Direction: Convert every line of the records below into a single numbered list, omitting any blank lines.

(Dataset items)
┏━━
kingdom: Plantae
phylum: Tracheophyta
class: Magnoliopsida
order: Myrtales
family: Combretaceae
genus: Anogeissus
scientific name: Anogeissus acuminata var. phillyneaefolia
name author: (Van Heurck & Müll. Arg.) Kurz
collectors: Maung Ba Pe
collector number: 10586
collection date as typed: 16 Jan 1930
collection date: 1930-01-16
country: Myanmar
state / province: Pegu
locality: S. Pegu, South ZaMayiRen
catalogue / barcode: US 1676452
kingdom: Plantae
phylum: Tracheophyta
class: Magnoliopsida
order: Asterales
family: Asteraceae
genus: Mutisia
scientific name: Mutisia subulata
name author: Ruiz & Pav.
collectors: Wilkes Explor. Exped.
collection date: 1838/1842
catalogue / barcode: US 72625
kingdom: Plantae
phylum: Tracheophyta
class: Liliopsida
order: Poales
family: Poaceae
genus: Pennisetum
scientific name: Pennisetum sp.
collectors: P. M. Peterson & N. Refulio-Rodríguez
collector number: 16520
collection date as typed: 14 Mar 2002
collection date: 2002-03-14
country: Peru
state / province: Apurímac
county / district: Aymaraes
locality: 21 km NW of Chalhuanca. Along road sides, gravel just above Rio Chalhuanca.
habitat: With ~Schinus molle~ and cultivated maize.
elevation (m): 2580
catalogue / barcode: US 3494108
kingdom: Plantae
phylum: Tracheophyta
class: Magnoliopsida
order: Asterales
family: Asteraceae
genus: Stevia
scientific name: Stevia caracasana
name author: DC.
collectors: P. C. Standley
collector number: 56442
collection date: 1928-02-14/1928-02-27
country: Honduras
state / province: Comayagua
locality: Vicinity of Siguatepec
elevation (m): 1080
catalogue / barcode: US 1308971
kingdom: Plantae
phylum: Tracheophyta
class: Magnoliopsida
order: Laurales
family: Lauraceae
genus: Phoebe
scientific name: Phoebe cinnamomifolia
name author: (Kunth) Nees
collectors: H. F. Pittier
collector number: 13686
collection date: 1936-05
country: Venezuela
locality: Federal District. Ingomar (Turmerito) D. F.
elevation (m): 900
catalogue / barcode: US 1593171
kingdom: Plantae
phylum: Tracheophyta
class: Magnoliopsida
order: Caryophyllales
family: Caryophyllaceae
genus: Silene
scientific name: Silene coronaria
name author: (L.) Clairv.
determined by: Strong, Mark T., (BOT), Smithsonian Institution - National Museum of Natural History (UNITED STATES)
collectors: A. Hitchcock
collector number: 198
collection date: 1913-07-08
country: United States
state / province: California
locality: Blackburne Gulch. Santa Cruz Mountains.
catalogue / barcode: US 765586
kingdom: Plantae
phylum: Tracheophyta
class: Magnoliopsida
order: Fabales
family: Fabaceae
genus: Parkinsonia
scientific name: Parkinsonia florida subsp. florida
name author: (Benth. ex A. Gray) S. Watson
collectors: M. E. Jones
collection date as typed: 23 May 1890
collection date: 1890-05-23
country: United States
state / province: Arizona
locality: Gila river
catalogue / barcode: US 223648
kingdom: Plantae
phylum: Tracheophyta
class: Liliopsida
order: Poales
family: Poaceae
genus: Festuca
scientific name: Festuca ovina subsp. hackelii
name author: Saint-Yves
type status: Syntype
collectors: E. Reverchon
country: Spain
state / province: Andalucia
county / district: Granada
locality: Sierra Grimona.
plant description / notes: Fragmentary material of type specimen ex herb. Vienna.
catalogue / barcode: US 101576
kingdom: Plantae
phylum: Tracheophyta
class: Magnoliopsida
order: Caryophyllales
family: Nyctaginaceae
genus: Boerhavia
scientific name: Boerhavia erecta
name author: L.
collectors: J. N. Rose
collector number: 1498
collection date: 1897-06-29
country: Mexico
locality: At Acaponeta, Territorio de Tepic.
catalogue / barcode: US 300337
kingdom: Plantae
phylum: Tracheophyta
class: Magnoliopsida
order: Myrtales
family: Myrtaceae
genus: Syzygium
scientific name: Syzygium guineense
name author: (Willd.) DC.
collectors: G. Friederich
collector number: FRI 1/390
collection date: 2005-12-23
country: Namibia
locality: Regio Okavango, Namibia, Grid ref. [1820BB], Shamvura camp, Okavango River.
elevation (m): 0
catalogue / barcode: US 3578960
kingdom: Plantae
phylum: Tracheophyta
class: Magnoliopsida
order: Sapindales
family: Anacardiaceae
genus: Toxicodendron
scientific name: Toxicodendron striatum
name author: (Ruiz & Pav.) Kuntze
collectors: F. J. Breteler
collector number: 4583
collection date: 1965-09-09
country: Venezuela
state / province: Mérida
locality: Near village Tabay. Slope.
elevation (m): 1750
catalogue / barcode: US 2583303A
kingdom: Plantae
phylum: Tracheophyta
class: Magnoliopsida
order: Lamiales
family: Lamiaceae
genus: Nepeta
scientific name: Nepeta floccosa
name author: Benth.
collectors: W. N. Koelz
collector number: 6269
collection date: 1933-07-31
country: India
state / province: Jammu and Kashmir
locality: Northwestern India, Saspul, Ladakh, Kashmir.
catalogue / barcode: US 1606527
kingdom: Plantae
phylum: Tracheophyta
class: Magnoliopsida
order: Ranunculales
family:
┗━━
Output for this task:
1. kingdom: Plantae
2. phylum: Tracheophyta
3. class: Magnoliopsida
4. order: Myrtales
5. family: Combretaceae
6. genus: Anogeissus
7. scientific name: Anogeissus acuminata var. phillyneaefolia
8. name author: (Van Heurck & Müll. Arg.) Kurz
9. collectors: Maung Ba Pe
10. collector number: 10586
11. collection date as typed: 16 Jan 1930
12. collection date: 1930-01-16
13. country: Myanmar
14. state / province: Pegu
15. locality: S. Pegu, South ZaMayiRen
16. catalogue / barcode: US 1676452
17. kingdom: Plantae
18. phylum: Tracheophyta
19. class: Magnoliopsida
20. order: Asterales
21. family: Asteraceae
22. genus: Mutisia
23. scientific name: Mutisia subulata
24. name author: Ruiz & Pav.
25. collectors: Wilkes Explor. Exped.
26. collection date: 1838/1842
27. catalogue / barcode: US 72625
28. kingdom: Plantae
29. phylum: Tracheophyta
30. class: Liliopsida
31. order: Poales
32. family: Poaceae
33. genus: Pennisetum
34. scientific name: Pennisetum sp.
35. collectors: P. M. Peterson & N. Refulio-Rodríguez
36. collector number: 16520
37. collection date as typed: 14 Mar 2002
38. collection date: 2002-03-14
39. country: Peru
40. state / province: Apurímac
41. county / district: Aymaraes
42. locality: 21 km NW of Chalhuanca. Along road sides, gravel just above Rio Chalhuanca.
43. habitat: With ~Schinus molle~ and cultivated maize.
44. elevation (m): 2580
45. catalogue / barcode: US 3494108
46. kingdom: Plantae
47. phylum: Tracheophyta
48. class: Magnoliopsida
49. order: Asterales
50. family: Asteraceae
51. genus: Stevia
52. scientific name: Stevia caracasana
53. name author: DC.
54. collectors: P. C. Standley
55. collector number: 56442
56. collection date: 1928-02-14/1928-02-27
57. country: Honduras
58. state / province: Comayagua
59. locality: Vicinity of Siguatepec
60. elevation (m): 1080
61. catalogue / barcode: US 1308971
62. kingdom: Plantae
63. phylum: Tracheophyta
64. class: Magnoliopsida
65. order: Laurales
66. family: Lauraceae
67. genus: Phoebe
68. scientific name: Phoebe cinnamomifolia
69. name author: (Kunth) Nees
70. collectors: H. F. Pittier
71. collector number: 13686
72. collection date: 1936-05
73. country: Venezuela
74. locality: Federal District. Ingomar (Turmerito) D. F.
75. elevation (m): 900
76. catalogue / barcode: US 1593171
77. kingdom: Plantae
78. phylum: Tracheophyta
79. class: Magnoliopsida
80. order: Caryophyllales
81. family: Caryophyllaceae
82. genus: Silene
83. scientific name: Silene coronaria
84. name author: (L.) Clairv.
85. determined by: Strong, Mark T., (BOT), Smithsonian Institution - National Museum of Natural History (UNITED STATES)
86. collectors: A. Hitchcock
87. collector number: 198
88. collection date: 1913-07-08
89. country: United States
90. state / province: California
91. locality: Blackburne Gulch. Santa Cruz Mountains.
92. catalogue / barcode: US 765586
93. kingdom: Plantae
94. phylum: Tracheophyta
95. class: Magnoliopsida
96. order: Fabales
97. family: Fabaceae
98. genus: Parkinsonia
99. scientific name: Parkinsonia florida subsp. florida
100. name author: (Benth. ex A. Gray) S. Watson
101. collectors: M. E. Jones
102. collection date as typed: 23 May 1890
103. collection date: 1890-05-23
104. country: United States
105. state / province: Arizona
106. locality: Gila river
107. catalogue / barcode: US 223648
108. kingdom: Plantae
109. phylum: Tracheophyta
110. class: Liliopsida
111. order: Poales
112. family: Poaceae
113. genus: Festuca
114. scientific name: Festuca ovina subsp. hackelii
115. name author: Saint-Yves
116. type status: Syntype
117. collectors: E. Reverchon
118. country: Spain
119. state / province: Andalucia
120. county / district: Granada
121. locality: Sierra Grimona.
122. plant description / notes: Fragmentary material of type specimen ex herb. Vienna.
123. catalogue / barcode: US 101576
124. kingdom: Plantae
125. phylum: Tracheophyta
126. class: Magnoliopsida
127. order: Caryophyllales
128. family: Nyctaginaceae
129. genus: Boerhavia
130. scientific name: Boerhavia erecta
131. name author: L.
132. collectors: J. N. Rose
133. collector number: 1498
134. collection date: 1897-06-29
135. country: Mexico
136. locality: At Acaponeta, Territorio de Tepic.
137. catalogue / barcode: US 300337
138. kingdom: Plantae
139. phylum: Tracheophyta
140. class: Magnoliopsida
141. order: Myrtales
142. family: Myrtaceae
143. genus: Syzygium
144. scientific name: Syzygium guineense
145. name author: (Willd.) DC.
146. collectors: G. Friederich
147. collector number: FRI 1/390
148. collection date: 2005-12-23
149. country: Namibia
150. locality: Regio Okavango, Namibia, Grid ref. [1820BB], Shamvura camp, Okavango River.
151. elevation (m): 0
152. catalogue / barcode: US 3578960
153. kingdom: Plantae
154. phylum: Tracheophyta
155. class: Magnoliopsida
156. order: Sapindales
157. family: Anacardiaceae
158. genus: Toxicodendron
159. scientific name: Toxicodendron striatum
160. name author: (Ruiz & Pav.) Kuntze
161. collectors: F. J. Breteler
162. collector number: 4583
163. collection date: 1965-09-09
164. country: Venezuela
165. state / province: Mérida
166. locality: Near village Tabay. Slope.
167. elevation (m): 1750
168. catalogue / barcode: US 2583303A
169. kingdom: Plantae
170. phylum: Tracheophyta
171. class: Magnoliopsida
172. order: Lamiales
173. family: Lamiaceae
174. genus: Nepeta
175. scientific name: Nepeta floccosa
176. name author: Benth.
177. collectors: W. N. Koelz
178. collector number: 6269
179. collection date: 1933-07-31
180. country: India
181. state / province: Jammu and Kashmir
182. locality: Northwestern India, Saspul, Ladakh, Kashmir.
183. catalogue / barcode: US 1606527
184. kingdom: Plantae
185. phylum: Tracheophyta
186. class: Magnoliopsida
187. order: Ranunculales
188. family:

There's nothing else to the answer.